Permita-me convidá-lo a observar comigo… Você já notou como o mundo se tornou um baile de máscaras perpétuo? Não me refiro àqueles de Veneza, com sua elegância barroca e mistério planejado. Falo de um carnaval dionisíaco muito mais desesperado, uma cena quase ensoriana na qual não se dança ao som de minuetos, mas ao ritmo frenético de uma incerteza que se tornou a própria música de fundo de nossas vidas.

Neste baile, cada um de nós, sentindo o chão tremer sob os pés de uma realidade que se recusa a ser fixada, corre para o guarda-roupa da identidade e escolhe uma máscara. E outra. E mais outra. Forjamos para nós mesmos estandartes e insígnias, taxonomias de ser cada vez mais específicas.

Cada rótulo é um fio de ouro costurado em nossa fantasia, uma promessa de nos fazer importantes para um grupo X ou Y.

Mas esta promessa de pertencimento é uma armadilha. Buscamos a conexão e encontramos a mais sofisticada forma de solidão. Com a faca cega da ansiedade, começamos a nos talhar, a aparar as arestas da nossa psique complexa, para cabermos na geometria simples do rótulo, aterrorizados pela possibilidade de ficarmos sós, desconectados. O rótulo, que deveria ser uma ponte, torna-se a medida da nossa cela.

________________________________________

Suas tarefas:
- 1) Responda com base no texto fornecido:
(a) A que bailes de máscaras o texto diz não se referir?
(b) Ao ritmo de que se dança no baile descrito?
(c) Em que se torna o rótulo que deveria ser uma ponte?
- 2) Resuma o texto fornecido em duas frases.
Baseie-se somente no texto fornecido.

Material fornecido:
________________________________________

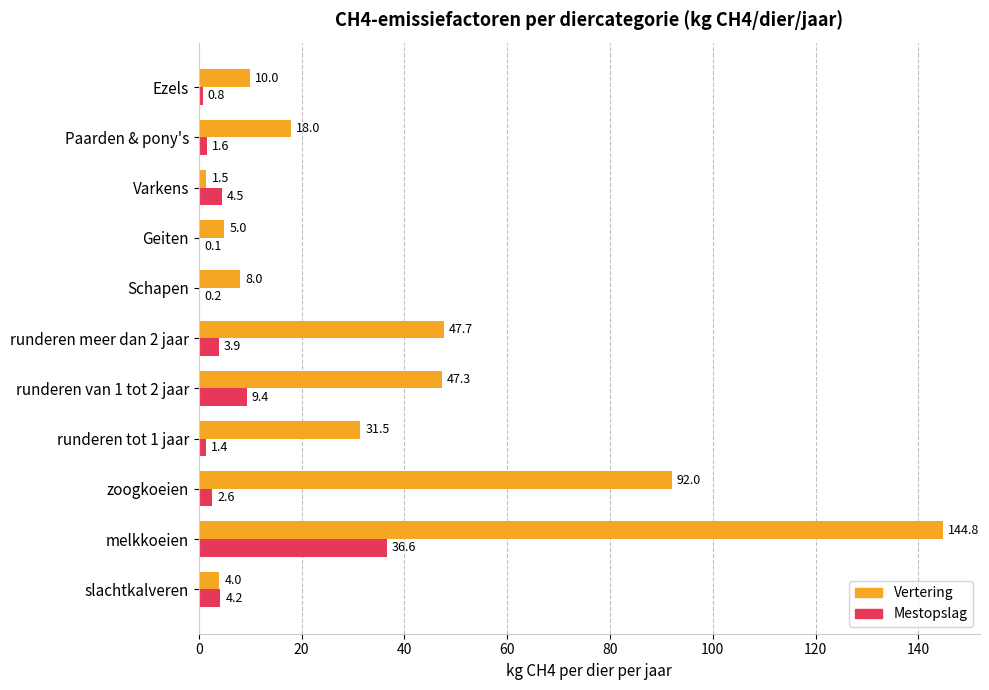

What is the maximum value shown in the chart?

144.8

________________________________________

Respostas a seguir:
- 1)
(a) Aos bailes de Veneza, com sua elegância barroca e mistério planejado.
(b) Ao ritmo frenético de uma incerteza que se tornou a própria música de fundo de nossas vidas.
(c) Torna-se a medida da nossa cela.

- 2) O mundo é descrito como um baile de máscaras perpétuo, no qual cada pessoa, sentindo a realidade tremer sob os pés, escolhe máscaras e rótulos de identidade cada vez mais específicos para se tornar importante para um grupo. Essa promessa de pertencimento, porém, é uma armadilha: por medo de ficar só, cada um se talha para caber no rótulo, que, em vez de ponte, se torna a medida da própria cela.